Extract to read:
═══

We've moved to a different local, and besides some really ripe BMs in the first few days (of which a cat friend of mine assured me was normal for a stressed cat) my cat has continued to have great poops since switching the kibble! I'm really glad I found something that works, I just wish it didn't cost so much... Oh well, my next step is to scour the internet sites for the cheapest Wellness I can find.


----------



## spirite (Jul 31, 2012)

I'm so glad that you found the food that worked, and without having to test a zillion other things first! So no more issues with pooping outside of the box either? Yay! 

I like chewy.com - they usually have lower prices than other places.


----------



## larsan (May 3, 2014)

Frizzle said:


> Update:
> 
> We've moved to a different local, and besides some really ripe BMs in the first few days (of which a cat friend of mine assured me was normal for a stressed cat) my cat has continued to have great poops since switching the kibble! I'm really glad I found something that works, I just wish it didn't cost so much... Oh well, my next step is to scour the internet sites for the cheapest Wellness I can find.


I see you're in Wisconsin. Are you anywhere in the northern part so you would be able to hit the Drs Foster & Smith store? They have some good prices - at least they did before we moved away. Just a thought.


----------



## Frizzle (Oct 4, 2013)

Thank you both for the tip, I'll be sure to check them out! I'm actually Central Wisconsin, but maybe that business ships.


----------



## roskandy (May 30, 2014)

Yay! I'm glad the food switch has helped with the dietary issues!

Our kitty (who passed away) used to hate the feeling of litter--all litter--and so would crouch on the edge of the litter box and sometimes miss. We got her a covered box and the problems stopped. If your kitty is "missing" by only a little bit, it might be worth trying out a covered box to see if she's also doing a perch and poop or perch and pee or something!


----------



## Frizzle (Oct 4, 2013)

lol, silly kitty! When she used to miss, it wasn't crouching, she'd just back up into the corner & her runny poop would over shoot.

Update on this: I made the mistake of having my guy pick up their cat food, so we are now giving "Salmon & Turkey meal, with rice" a shot. I was planning on playing with their food a little down the line, like when we weren't co-habitating with other people, but I guess we're doing this now.  Still wellness so at least he got the brand right, lol.


----------



## larsan (May 3, 2014)

Frizzle said:


> Thank you both for the tip, I'll be sure to check them out! I'm actually Central Wisconsin, but maybe that business ships.


They do, in fact their main business is mail order. Good luck.


----------

═══

(Saved entries)
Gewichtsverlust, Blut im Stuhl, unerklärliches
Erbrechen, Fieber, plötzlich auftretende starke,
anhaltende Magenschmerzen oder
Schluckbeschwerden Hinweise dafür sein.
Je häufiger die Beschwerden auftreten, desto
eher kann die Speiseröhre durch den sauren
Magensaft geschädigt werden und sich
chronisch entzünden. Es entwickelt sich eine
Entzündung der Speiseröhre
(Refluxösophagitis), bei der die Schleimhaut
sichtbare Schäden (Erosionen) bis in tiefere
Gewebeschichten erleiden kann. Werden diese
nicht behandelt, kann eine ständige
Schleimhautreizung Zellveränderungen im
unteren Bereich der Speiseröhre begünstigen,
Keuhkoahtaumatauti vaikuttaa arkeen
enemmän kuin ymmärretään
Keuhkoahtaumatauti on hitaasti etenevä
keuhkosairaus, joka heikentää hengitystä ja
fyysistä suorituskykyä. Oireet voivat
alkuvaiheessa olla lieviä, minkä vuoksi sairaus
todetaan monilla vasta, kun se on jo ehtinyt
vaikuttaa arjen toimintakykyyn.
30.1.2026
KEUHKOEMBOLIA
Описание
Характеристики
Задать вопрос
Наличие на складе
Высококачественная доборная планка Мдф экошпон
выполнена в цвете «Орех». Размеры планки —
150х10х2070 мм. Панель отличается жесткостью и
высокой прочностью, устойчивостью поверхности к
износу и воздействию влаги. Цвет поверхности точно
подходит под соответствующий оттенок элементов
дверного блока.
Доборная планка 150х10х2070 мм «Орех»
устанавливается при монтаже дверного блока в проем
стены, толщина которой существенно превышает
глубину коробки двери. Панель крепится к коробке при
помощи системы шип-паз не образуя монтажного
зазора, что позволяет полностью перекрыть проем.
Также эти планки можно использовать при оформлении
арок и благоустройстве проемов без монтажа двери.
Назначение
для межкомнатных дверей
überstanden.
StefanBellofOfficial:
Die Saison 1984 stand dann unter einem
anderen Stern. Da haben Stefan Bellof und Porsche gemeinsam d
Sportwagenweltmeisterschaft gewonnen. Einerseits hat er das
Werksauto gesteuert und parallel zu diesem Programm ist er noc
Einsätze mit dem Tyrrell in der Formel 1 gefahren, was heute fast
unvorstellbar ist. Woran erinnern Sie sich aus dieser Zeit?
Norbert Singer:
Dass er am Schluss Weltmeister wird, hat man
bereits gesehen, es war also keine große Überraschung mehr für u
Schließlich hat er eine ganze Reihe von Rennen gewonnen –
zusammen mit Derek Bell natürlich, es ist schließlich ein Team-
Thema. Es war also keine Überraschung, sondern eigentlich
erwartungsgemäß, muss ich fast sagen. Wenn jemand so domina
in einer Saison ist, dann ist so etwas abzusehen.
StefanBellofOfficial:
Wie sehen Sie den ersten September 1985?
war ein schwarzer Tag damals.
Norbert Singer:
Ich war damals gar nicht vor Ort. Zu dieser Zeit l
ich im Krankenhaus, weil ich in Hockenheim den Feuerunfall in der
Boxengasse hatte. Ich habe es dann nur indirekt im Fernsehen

═══

Required actions:
1) Answer these about the cat food thread:
(a) Which website does spirite say usually has lower prices?
(b) What did roskandy get for their kitty that made the problems stop?
(c) Which food is the household now trying after the guy picked up the cat food?
2) Using the cat food thread, explain why roskandy suggests trying a covered box.
3) Repeat the part of the cat food thread that begins at the words "Update on this: I" and stops after "brand right, lol.".

Per-task outputs:
1)
(a) chewy.com
(b) A covered box
(c) "Salmon & Turkey meal, with rice" (still Wellness)

2) Roskandy's kitty hated the feeling of all litter, so she would crouch on the edge of the litter box and sometimes miss, and getting her a covered box stopped the problems. So if the cat is missing by only a little, a covered box might show whether she is also perching on the edge to go.

3)
Update on this: I made the mistake of having my guy pick up their cat food, so we are now giving "Salmon & Turkey meal, with rice" a shot. I was planning on playing with their food a little down the line, like when we weren't co-habitating with other people, but I guess we're doing this now.  Still wellness so at least he got the brand right, lol.